We would all like it to be true. It apparently isn't.

Please stop forwarding it. Thank you.

 * * *

Last night, Fernando and Nancy and Darin and I went to Ruth's Chris Steak House in Beverly Hills to celebrate Fernando's birthday. Nothing much exciting happened--I realize it's been quite some time since I've seen a celebrity, dammit--but we had a very good time and some damn fine food. The restaurant was kind of weird, because all of the tables are half-moon shaped booths.

I had a dessert named Chocolate Sin that I thought deserved the accompaniment of "Fly Me To The Moon." Darin took a taste of it and said, "It's isn't the chocolate, it's the espresso." Very strong coffee mixture. Eat too much of this, don't sleep for days.

 * * *

Pooks--whom I did not inform immediately that I was not, after all, dying; bronchitis is such a comedown after a tuberculosis scare--suggests that I keep mentally busy while recuperating:

By the way -- have you picked out young men? How young? From movies or television? This could be an interesting fantasy, and don't forget having Kevin Kline sitting at your side, reading you the phone book (start with pizzas-that-deliver) and Anthony Hopkins murmuring sweet wickedness in your ear ....

I mean, you still have some time to kill while you're mending.

So I've mentioned the whole phone book reading thing in regards to Kevin Kline, have I?

I don't know who the young men are, but I know one of them won't be Leonardo Di Caprio. For one thing, LDC does nothing for me--Camille Paglia said he looks like a 12-year-old girl and for once I agree with the right-winger: he does. I prefer men; I'm just weird that way, I guess.

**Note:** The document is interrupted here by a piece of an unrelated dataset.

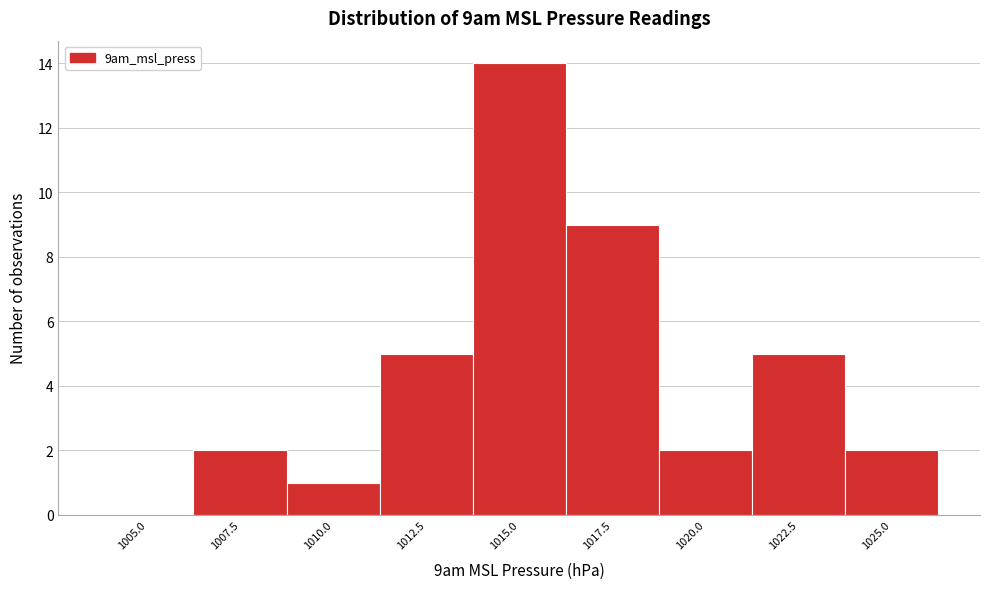

Reading left to right, list all the values displayed in this chart.

1005.0=0	1007.5=2	1010.0=1	1012.5=5	1015.0=14	1017.5=9	1020.0=2	1022.5=5	1025.0=2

Also, LDC fired me last night.

Last night I had a dream in which Leonardo Di Caprio is going to host the Oscars and I'm on the team writing his monologue. So we're going over everything that happened, cinema-wise, in the past year, in order to see what there is to make fun of, and someone mentions Titanic.

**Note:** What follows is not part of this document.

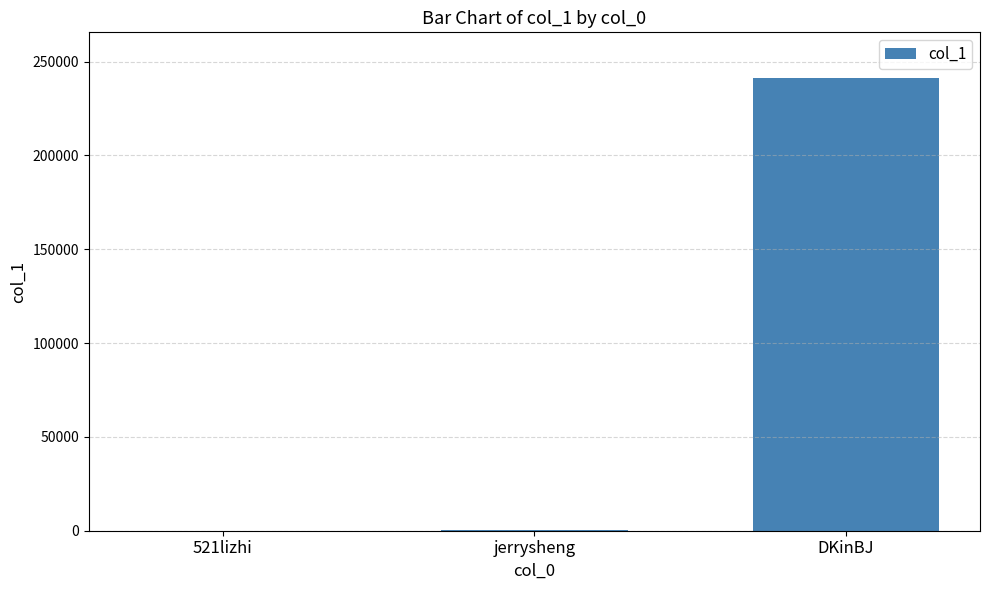

What is the sum of all values?

241776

I launch into a rather lengthy rant, worthy of any film criticism program, as to why Leonardo Di Caprio was not important to the success of that movie: any of the crop of young men in Hollywood would have done just as well. I remember I mentioned Ethan Hawke, but I also came out with a whole string of names, as though I have these names at my fingertips at the drop of a hat. (I don't. Well, I probably do.)

My sister--also on the committee, I guess--taps me on the shoulder and says, "He's Leonardo Di Caprio."

Oh hey. <snaps fingers> Right.

I apologize profusely and LDC shrugs it off: No big deal, he's cool.

Within minutes he's fired the lot of us under some pretext.

Nevertheless, I head down to the cafeteria with another committee member--who might have been Arden, from USC--to work on the monologue, because I know LDC isn't going to be ready in time with other writers and we have to get this done. And I know, in that way that you know stuff in dreams, that we will in fact be re-hired and everything's going to turn out okay.

Sadly, I woke up before I got to this triumphal denouement.

I have no idea what this dream means. Why in the hell do I have to dream about LDC?

 * * *

Reprinted without permission from The New York Daily News:

Director Gus Van Sant says he's still in control of his remake of Alfred Hitchcock's "Psycho." The director's reps are shooting down reports that the movie's producers have taken away his right to edit the shocker--due out just before Christmas.

Producer Brian Grazer was said to be disappointed with the ending of the movie, but he couldn't be reached for comment.

Okay, for those of you who haven't heard, Van Sant is making a shot-for-shot remake of Hitchcock's Psycho, changing only the color and the actors. They're using the original shooting script. (Why, I don't know. I can't tell you why this struck anyone as a good idea. Please don't ask; I can't explain how this nonsense gets started.)

And Grazer is disappointed with the ending of the movie? Hello?

Let's face it, the ending of the original Psycho does suck. It's like 15 minutes of psychobabble about what made Norman do those terrible things. But it's part of the original, which you're remaking down to each and every shot. And those 15 minutes worked just fine in 1960, because the audience wasn't paying attention--it was screaming, having just seen something completely shocking, completely outré.

These days, guys win Oscars for killing people by chewing off their faces. A little something like a mama's boy in a dress knifing someone is, well....something probably happening at the grade school down the block.

If you're making a shot-for-shot remake of a classic--an idea that prima facie sucks--you can't just change the ending. What the hell are you going to do, rewrite just that bit?

I guess in this one Norman will run off with Marion's sister or something.